Nach dem Essen ging Isabel in ihr Zimmer hinauf und setzte sich an das Fenster. Ihr Zimmer lag zu Straßenseite, wie alle Fremdenzimmer, und sie saß lange auf dem grün bezogenen Stuhl und sah auf die wenig befahrene Hauptstraße hinunter. Dabei überlegte sie, was sie nun tun soll. Ihr machten seit ihrem Spaziergang leichte Kopfschmerzen und ein Kratzen im Hals zu schaffen und sie konnte nur hoffen, dass sie sich nicht bei ihren Nichten angesteckt hatte.

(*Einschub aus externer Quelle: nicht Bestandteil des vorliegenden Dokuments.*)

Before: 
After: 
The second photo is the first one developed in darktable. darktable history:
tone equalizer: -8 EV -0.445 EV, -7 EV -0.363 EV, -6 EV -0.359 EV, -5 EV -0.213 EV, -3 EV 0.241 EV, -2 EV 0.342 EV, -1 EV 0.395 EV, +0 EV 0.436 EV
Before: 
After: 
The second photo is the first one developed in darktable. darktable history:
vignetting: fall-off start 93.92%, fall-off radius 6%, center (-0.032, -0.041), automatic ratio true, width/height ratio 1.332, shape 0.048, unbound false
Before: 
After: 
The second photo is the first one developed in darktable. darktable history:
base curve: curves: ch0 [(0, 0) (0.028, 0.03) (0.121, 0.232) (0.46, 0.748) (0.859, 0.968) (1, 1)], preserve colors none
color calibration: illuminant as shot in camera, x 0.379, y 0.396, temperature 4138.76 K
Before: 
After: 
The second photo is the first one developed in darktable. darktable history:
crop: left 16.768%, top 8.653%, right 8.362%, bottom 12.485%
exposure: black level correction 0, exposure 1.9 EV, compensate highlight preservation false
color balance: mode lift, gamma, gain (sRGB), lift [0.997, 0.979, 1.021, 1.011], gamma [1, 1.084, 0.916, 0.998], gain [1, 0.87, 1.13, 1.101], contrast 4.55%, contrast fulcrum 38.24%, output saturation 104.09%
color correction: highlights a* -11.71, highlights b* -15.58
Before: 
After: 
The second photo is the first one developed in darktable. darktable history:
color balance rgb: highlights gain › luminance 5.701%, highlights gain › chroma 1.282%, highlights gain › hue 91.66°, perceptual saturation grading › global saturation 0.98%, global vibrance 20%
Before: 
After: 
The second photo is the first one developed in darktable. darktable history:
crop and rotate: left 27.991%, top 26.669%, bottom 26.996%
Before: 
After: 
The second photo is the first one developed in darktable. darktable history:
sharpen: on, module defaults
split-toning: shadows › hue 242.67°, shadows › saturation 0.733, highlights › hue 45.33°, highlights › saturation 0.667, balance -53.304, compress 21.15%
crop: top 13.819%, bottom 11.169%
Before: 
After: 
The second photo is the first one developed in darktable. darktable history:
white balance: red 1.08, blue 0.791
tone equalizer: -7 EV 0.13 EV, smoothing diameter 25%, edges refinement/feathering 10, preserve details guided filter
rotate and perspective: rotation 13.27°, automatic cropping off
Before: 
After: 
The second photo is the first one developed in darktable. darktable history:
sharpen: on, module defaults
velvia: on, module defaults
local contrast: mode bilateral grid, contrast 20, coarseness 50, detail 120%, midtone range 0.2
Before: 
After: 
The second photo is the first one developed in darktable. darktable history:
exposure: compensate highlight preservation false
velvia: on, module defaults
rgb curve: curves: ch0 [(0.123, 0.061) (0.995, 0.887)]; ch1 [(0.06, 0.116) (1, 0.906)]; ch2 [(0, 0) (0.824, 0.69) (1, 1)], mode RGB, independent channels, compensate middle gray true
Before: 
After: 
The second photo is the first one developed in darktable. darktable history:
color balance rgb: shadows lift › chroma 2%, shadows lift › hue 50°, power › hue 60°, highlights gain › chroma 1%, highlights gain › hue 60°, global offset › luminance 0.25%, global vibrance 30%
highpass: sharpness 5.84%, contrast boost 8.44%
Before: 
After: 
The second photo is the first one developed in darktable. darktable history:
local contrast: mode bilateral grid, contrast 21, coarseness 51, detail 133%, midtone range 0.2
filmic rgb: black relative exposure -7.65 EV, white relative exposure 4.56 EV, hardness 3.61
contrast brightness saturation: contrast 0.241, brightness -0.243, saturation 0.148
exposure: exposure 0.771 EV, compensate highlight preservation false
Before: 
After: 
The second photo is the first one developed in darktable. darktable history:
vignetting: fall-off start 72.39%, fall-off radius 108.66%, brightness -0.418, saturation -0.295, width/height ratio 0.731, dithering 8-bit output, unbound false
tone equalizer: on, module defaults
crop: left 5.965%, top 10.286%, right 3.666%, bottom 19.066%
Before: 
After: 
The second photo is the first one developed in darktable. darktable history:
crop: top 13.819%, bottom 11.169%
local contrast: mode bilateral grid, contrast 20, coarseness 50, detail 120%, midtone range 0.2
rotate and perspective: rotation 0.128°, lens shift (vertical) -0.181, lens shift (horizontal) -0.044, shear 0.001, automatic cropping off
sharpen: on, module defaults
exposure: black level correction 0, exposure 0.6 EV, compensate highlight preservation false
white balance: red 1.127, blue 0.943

Ihr kam in den Sinn, dass sie ihrer Chefin gegenüber eine aufkommende Erkältung als Erklärung für ihre vorgezogenen Urlaubstage genannt hatte. Vielleicht war dies die Revenge für ihre Lüge. Sie war schon immer etwas abergläubisch gewesen und musste auch immer wieder feststellen, dass sie schnell Gedanken in diese Richtung heimsuchten, die oftmals nicht unbegründet waren.

Dass sie nun aber wirklich krank werden könnte, machte sie schrecklich nervös. Das konnte sie gar nicht gebrauchen. Vor allen so weit weg von ihrer Wohnung, die sie langsam schon zu vermissen begann.

Wie so oft in den letzten Tagen drängte sich der Mann in ihre Gedanken, der sie nun nicht mehr in ihrer Wohnung antreffen würde und dessen Bitte um ein Rendezvous sie nur mit einem Brief beantwortet hatte.

Wie er wohl auf ihre Abfuhr reagiert hatte? Wenn er nur so ein Halodri war, dann wird er sie schnell wieder vergessen. Aber wenn er es wirklich ernst meint?

Ist doch Quatsch! Vergiss den ganz schnell und sieh zu, dass du die Sache hier gebacken kriegst, damit wir wieder nach Hause können.

Offenbar war da noch mehr in ihr der Meinung, schnell wieder nach Hause zu wollen.

„Am besten lege ich mich eine Stunde hin“, sagte Isabel zu sich selbst und erschrak über ihre laute Stimme. Hoffentlich hallte nicht alles so laut in diesem Haus wider.

Sie zog sich die Schuhe und die Jeans aus und legte sich in das frisch duftende Bett. Das Buch, das sie beim Auspacken gleich auf dem kleinen Nachtschrank deponiert hatte, sollte sie von zu viel unliebsamen Gedanken abhalten.

Sie nahm es erschöpft zur Hand und las ein paar Seiten, bis sie es zur Seite legte und sich müde und ausgelaugt ein wenig Schlaf gönnte.

Es war später Nachmittag, als Isabel benommen aufstand. Der Stress der letzten Wochen und die Anspannung wegen ihres Vorhabens schienen nun ihren Tribut zu fordern. Isabel sah erschrocken, dass es schon halb sechs am Abend war.

Sie beruhigte sich damit, dass sie eigentlich alle Zeit der Welt hatte. Bei sechs Wochen musste sie nicht gleich am ersten Tag in Panik ausbrechen, weil sie sich einmal richtig ausschlief.

Sie stieg in die enge Dusche und ließ lange das heiße Wasser über ihren Körper laufen. In ihrem Hals fühlte sich mittlerweile alles wund an und die Kopfschmerzen kehrten wieder. So leicht wollte sich die Erkältung wohl nicht wegschlafen lassen. Isabel fühlte sich immer noch wie benebelt und schlapp.